During the "exercise phase" each condition (easy/balanced/hard) was presented and performance measured for 2 minutes. Therefore the number of trials in each condition differed. This approach, compared to having a fixed number of trials per condition, was chosen to guarantee equal temporal lengths, preventing exhaustion, which could have negatively affected the performance during subsequent conditions.

In order to obtain a subjective measure of condition difficulty, patients were asked to give feedback using the NASA-TLX. Although nearly no significant differences were found, results show a trend indicating that condition difficulty is followed by an increase of mental demand, effort and frustration levels as well as by a decrease of performance. As we, however, also conclude on the motivation level of the patients, using a more established and motivation-oriented questionnaire, e.g., the intrinsic motivation inventory (IMI) [47] in subsequent studies would be of high importance. In the current study we chose the NASA-TLX over the IMI because of the smaller number of questions patients had to answer. This kept the cognitive demand low during the rest period.

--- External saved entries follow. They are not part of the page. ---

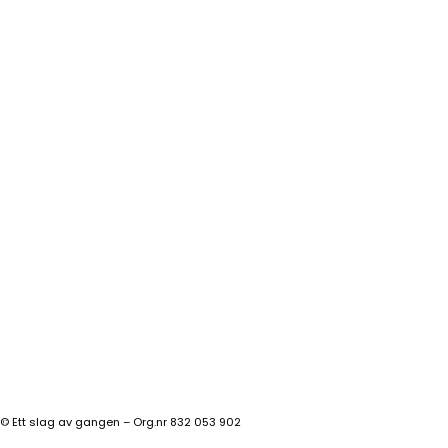
©
Ett slag av gangen – Org.nr 832 053 902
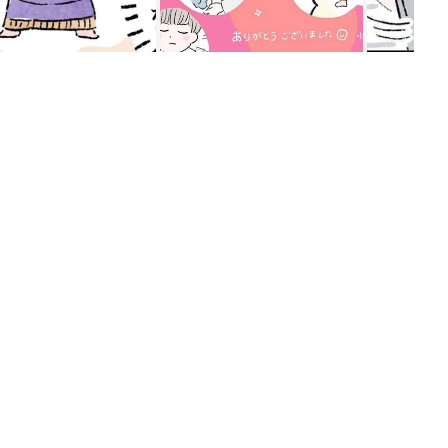
ング
関連記事
本
赤ちゃんのお世話まるわかり！『初め
2才
てのひよこクラブ 夏号』〈巻頭大特
赤ちゃん・育児
いっ
集〉初めての授乳がうまくいく！ お
っぱい・ミルクの基本と夏のトラブル
解決テク
初め
赤ちゃんが生まれたら！2冊の「たま
大特
ひよ」
赤ちゃん・育児
 お
ブル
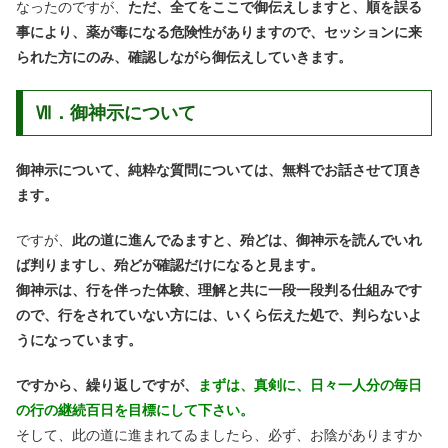
なったのですが、
ただ、全てをここで御伝えしますと、順を誤る
事により、薬が毒になる危険性がありますので、セッションに来
られた方にのみ、確認しながら御伝えしていきます。
Ⅶ．御神示について
御神示について、純粋な質問については、無料でお話させて頂き
ます。
ですが、
此の道に進んでゐますと、殆どは、御神示を読んでいれ
ば判りますし、殆どが確認だけになると見ます。
御神示は、行を伴った体験、理解と共に一段一段判る仕組みです
ので、行をされていない方には、いくら伝えた処で、判らないよ
うになっています。
ですから、繰り返しですが、
まずは、真剣に、日々一人分の毎日
の行の継続百日を目標にして下さい。
そして、此の道に進まれてゐましたら、必ず、お陰がありますか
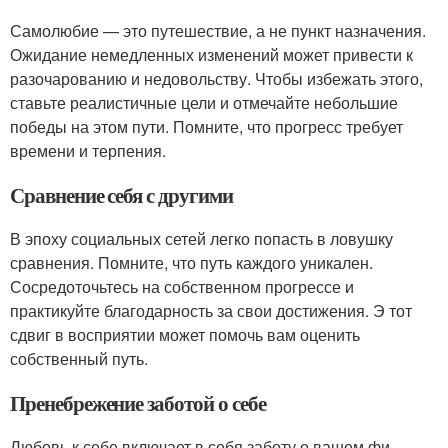
Самолюбие — это путешествие, а не пункт назначения.
Ожидание немедленных изменений может привести к
разочарованию и недовольству. Чтобы избежать этого,
ставьте реалистичные цели и отмечайте небольшие
победы на этом пути. Помните, что прогресс требует
времени и терпения.
Сравнение себя с другими
В эпоху социальных сетей легко попасть в ловушку
сравнения. Помните, что путь каждого уникален.
Сосредоточьтесь на собственном прогрессе и
практикуйте благодарность за свои достижения. Э тот
сдвиг в восприятии может помочь вам оценить
собственный путь.
Пренебрежение заботой о себе
Любовь к себе включает в себя заботу о вашем фи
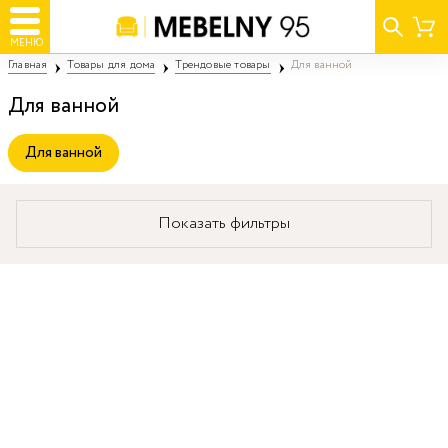
МЕНЮ
Главная
Товары для дома
Трендовые товары
Для ванной
Для ванной
Для ванной
Показать фильтры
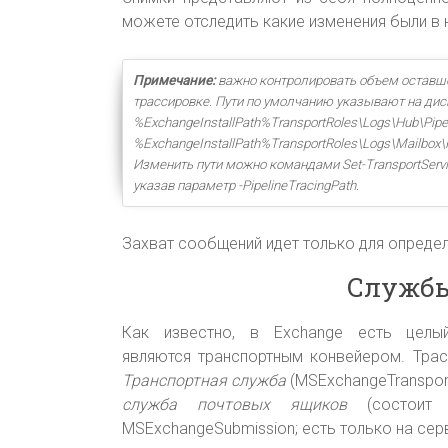
можете отследить какие изменения были в 
Примечание:
важно контролировать объем оставше
трассировке. Пути по умолчанию указывают на диск
%ExchangeInstallPath%TransportRoles\Logs\Hub\Pipe
%ExchangeInstallPath%TransportRoles\Logs\Mailbox\
Изменить пути можно командами Set-TransportServic
указав параметр -PipelineTracingPath.
Захват сообщений идет только для опреде
Службы
Как известно, в Exchange есть целы
являются транспортным конвейером. Трас
Транспортная служба
(MSExchangeTransport
служба почтовых ящиков
(состоит 
MSExchangeSubmission; есть только на сер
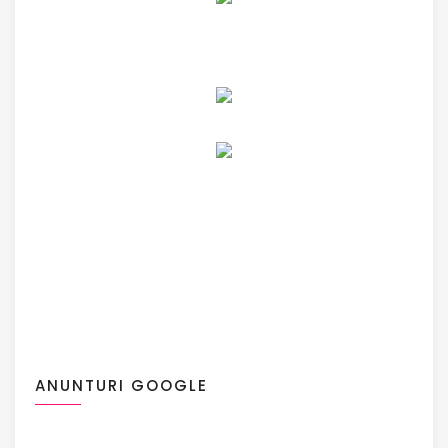
ANUNTURI GOOGLE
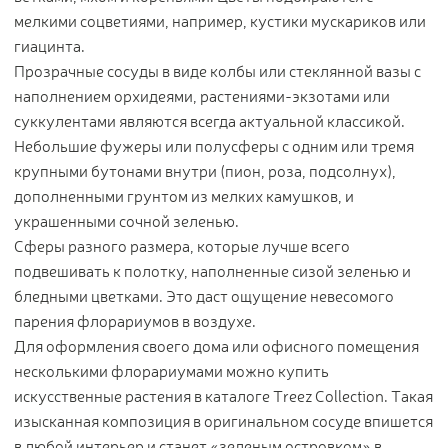
мелкими соцветиями, например, кустики мускариков или
гиацинта.
Прозрачные сосуды в виде колбы или стеклянной вазы с
наполнением орхидеями, растениями-экзотами или
суккулентами являются всегда актуальной классикой.
Небольшие фужеры или полусферы с одним или тремя
крупными бутонами внутри (пион, роза, подсолнух),
дополненными грунтом из мелких камушков, и
украшенными сочной зеленью.
Сферы разного размера, которые лучше всего
подвешивать к полотку, наполненные сизой зеленью и
бледными цветками. Это даст ощущение невесомого
парения флорариумов в воздухе.
Для оформления своего дома или офисного помещения
несколькими флорариумами можно купить
искусственные растения в каталоге Treez Collection. Такая
изысканная композиция в оригинальном сосуде впишется
в любой интерьер и станет «зеленым островком» в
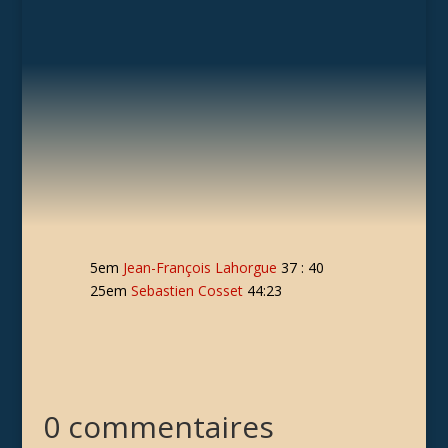
5em
Jean-François Lahorgue
37 : 40
25em
Sebastien Cosset
44:23
0 commentaires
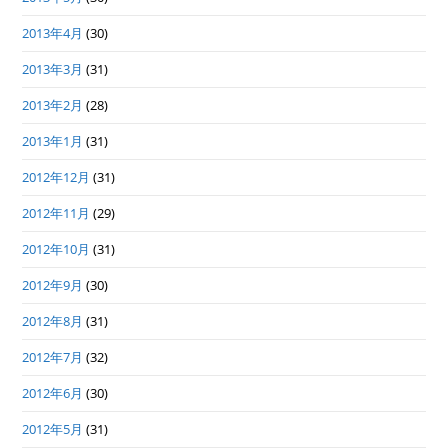
2013年4月
(30)
2013年3月
(31)
2013年2月
(28)
2013年1月
(31)
2012年12月
(31)
2012年11月
(29)
2012年10月
(31)
2012年9月
(30)
2012年8月
(31)
2012年7月
(32)
2012年6月
(30)
2012年5月
(31)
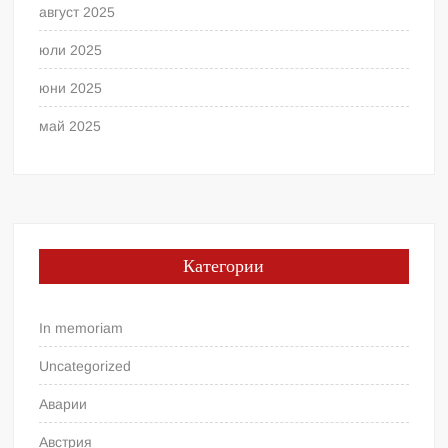
август 2025
юли 2025
юни 2025
май 2025
Категории
In memoriam
Uncategorized
Аварии
Австрия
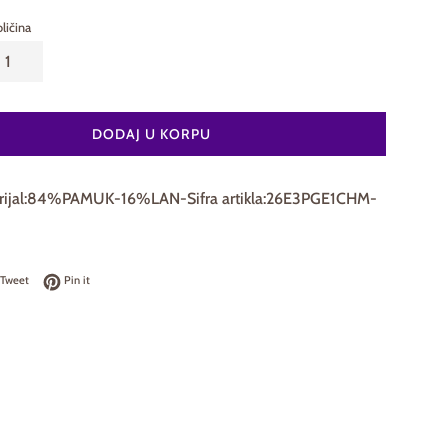
ličina
DODAJ U KORPU
erijal:84%PAMUK-16%LAN-Sifra artikla:26E3PGE1CHM-
on Facebook
Tweet on Twitter
Pin on Pinterest
Tweet
Pin it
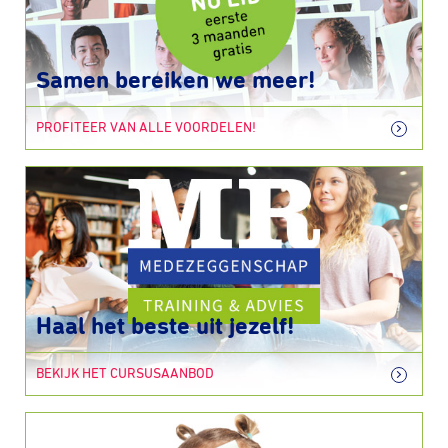
Samen bereiken we meer!
PROFITEER VAN ALLE VOORDELEN!
Haal het beste uit jezelf!
BEKIJK HET CURSUSAANBOD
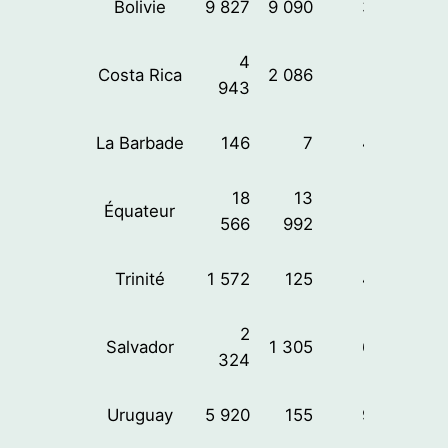
Bolivie
9 827
9 090
32%
4
Costa Rica
2 086
61%
943
La Barbade
146
7
47%
18
13
Équateur
62%
566
992
Trinité
1 572
125
43%
2
Salvador
1 305
64%
324
Uruguay
5 920
155
93%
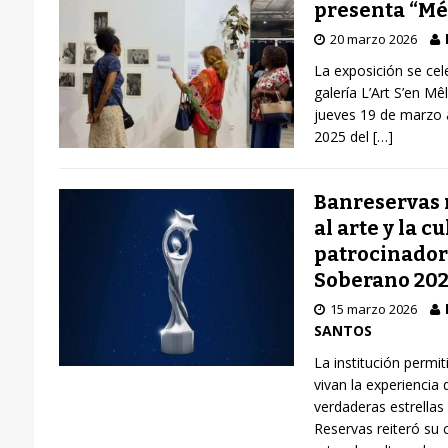
presenta “M
20 marzo 2026
La exposición se cel
galería L’Art S’en Mê
jueves 19 de marzo a
2025 del
[…]
Banreservas 
al arte y la c
patrocinador
Soberano 20
15 marzo 2026
SANTOS
La institución permit
vivan la experiencia
verdaderas estrellas
Reservas reiteró su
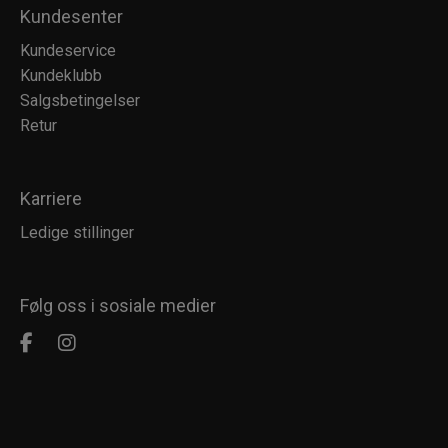
Kundesenter
Kundeservice
Kundeklubb
Salgsbetingelser
Retur
Karriere
Ledige stillinger
Følg oss i sosiale medier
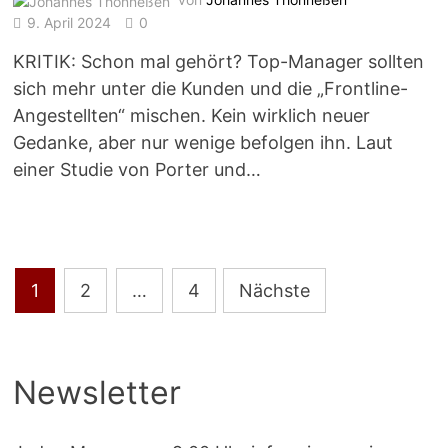
9. April 2024
0
KRITIK: Schon mal gehört? Top-Manager sollten
sich mehr unter die Kunden und die „Frontline-
Angestellten“ mischen. Kein wirklich neuer
Gedanke, aber nur wenige befolgen ihn. Laut
einer Studie von Porter und…
Seitennummerierung
1
2
…
4
Nächste
der
Beiträge
Newsletter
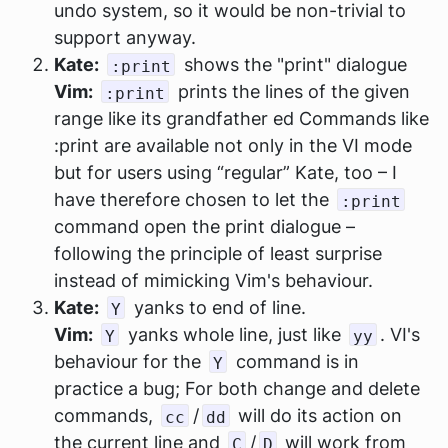
undo system, so it would be non-trivial to
support anyway.
Kate:
shows the "print" dialogue
:print
Vim:
prints the lines of the given
:print
range like its grandfather ed Commands like
:print are available not only in the VI mode
but for users using “regular” Kate, too – I
have therefore chosen to let the
:print
command open the print dialogue –
following the principle of least surprise
instead of mimicking Vim's behaviour.
Kate:
yanks to end of line.
Y
Vim:
yanks whole line, just like
. VI's
Y
yy
behaviour for the
command is in
Y
practice a bug; For both change and delete
commands,
/
will do its action on
cc
dd
the current line and
/
will work from
C
D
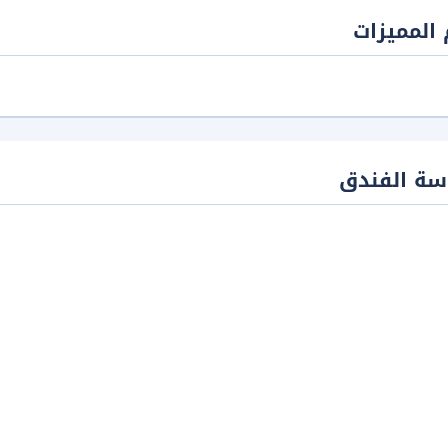
المميزات
سة الفندق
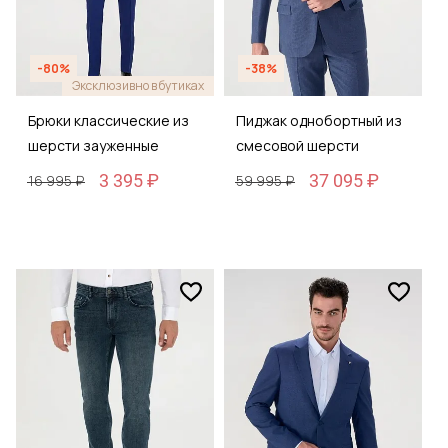
-80%
-38%
Эксклюзивно в бутиках
Брюки классические из
Пиджак однобортный из
шерсти зауженные
смесовой шерсти
3 395 ₽
37 095 ₽
16 995 ₽
59 995 ₽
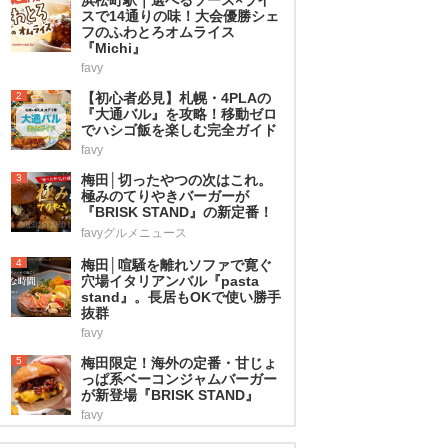
スで14通りの味！大会優勝シェ
フのふわとろオムライス
『Michi』
favy
2
【初心者必見】札幌・4PLAの
『大通バル』を攻略！移動ゼロ
でハシゴ飯を楽しむ完全ガイド
favy
3
梅田│切ったやつの次はこれ。
極みのてりやきバーガーが
『BRISK STAND』の新定番！
favyグルメニュース
4
梅田│喧騒を離れソファで寛ぐ
穴場イタリアンバル『pasta
stand』。長居もOKで使い勝手
抜群
favy
5
梅田限定！海外の定番・甘じょ
っぱ系ベーコンジャムバーガー
が新登場『BRISK STAND』
favy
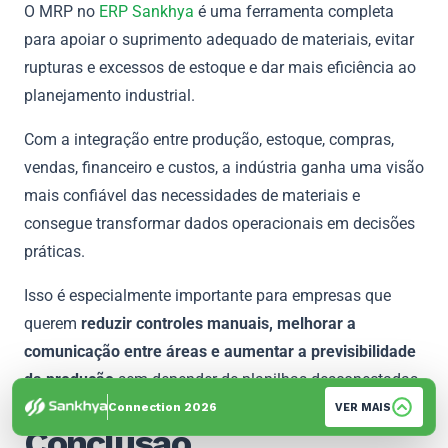
O MRP no
ERP Sankhya
é uma ferramenta completa
para apoiar o suprimento adequado de materiais, evitar
rupturas e excessos de estoque e dar mais eficiência ao
planejamento industrial.
Com a integração entre produção, estoque, compras,
vendas, financeiro e custos, a indústria ganha uma visão
mais confiável das necessidades de materiais e
consegue transformar dados operacionais em decisões
práticas.
Isso é especialmente importante para empresas que
querem
reduzir controles manuais, melhorar a
comunicação entre áreas e aumentar a previsibilidade
da produção
sem depender de planilhas desconectadas.
Connection 2026
VER MAIS
Conclusão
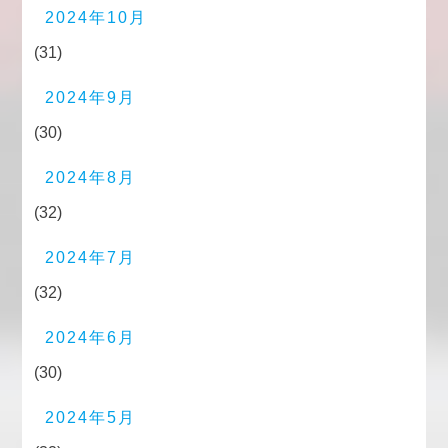
2024年10月
(31)
2024年9月
(30)
2024年8月
(32)
2024年7月
(32)
2024年6月
(30)
2024年5月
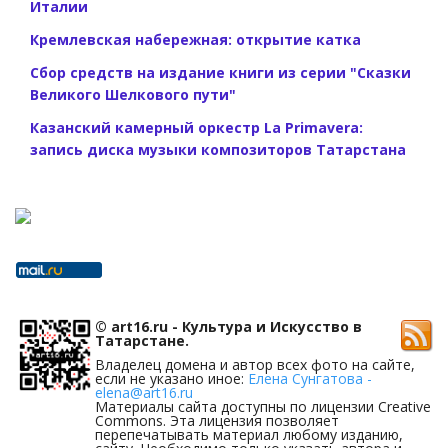
Италии
Кремлевская набережная: открытие катка
Сбор средств на издание книги из серии "Сказки
Великого Шелкового пути"
Казанский камерный оркестр La Primavera:
запись диска музыки композиторов Татарстана
© art16.ru - Культура и Искусство в
Татарстане.
Владелец домена и автор всех фото на сайте,
если не указано иное:
Елена Сунгатова -
elena@art16.ru
Материалы сайта доступны по лицензии Creative
Commons. Эта лицензия позволяет
перепечатывать материал любому изданию,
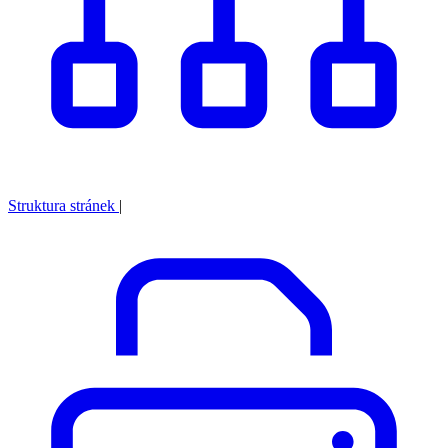
Struktura stránek
|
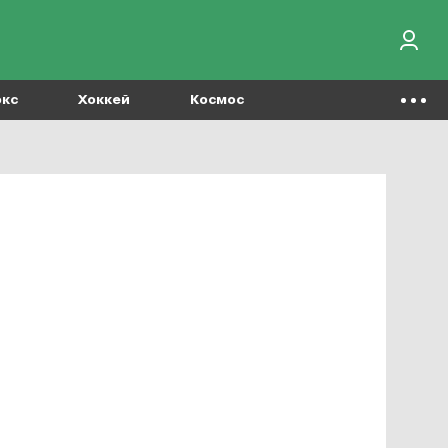
окс
Хоккей
Космос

The graphical implementation of the current application was kept quite simple, because the goal of the study was to verify the applicability of the balancing mechanism. We believe that, because of its simplicity, the mechanism can also be adapted to applications with higher graphical details.

Conclusions

We developed an augmented feedback application with a balancing mechanism based on Fitts' Law and validated its applicability through a study with ten stroke patients. We were able to show that Fitts' Law indeed constitutes a powerful mechanism for task difficulty adaptation. Because it is physiologically valid and a widely used descriptor of reaching movements, we believe that Fitts' Law is an ideal estimator for upper-extremity rehabilitation in which patients have to relearn both speed and accuracy of movements. The simplicity of the mechanism further allows incorporating it in a large number of existing and novel augmented feedback applications, independent of the graphical settings those applications exhibit. Since studies have already shown that people only engage in an activity if the outcome matches the effort at which they perform [2527], we encourage developers to incorporate such balancing mechanisms into their upcoming augmented feedback applications for rehabilitation. This may not only improve the effort that patients exhibit during therapy, but also increase their engagement and motivation over a longer period of time.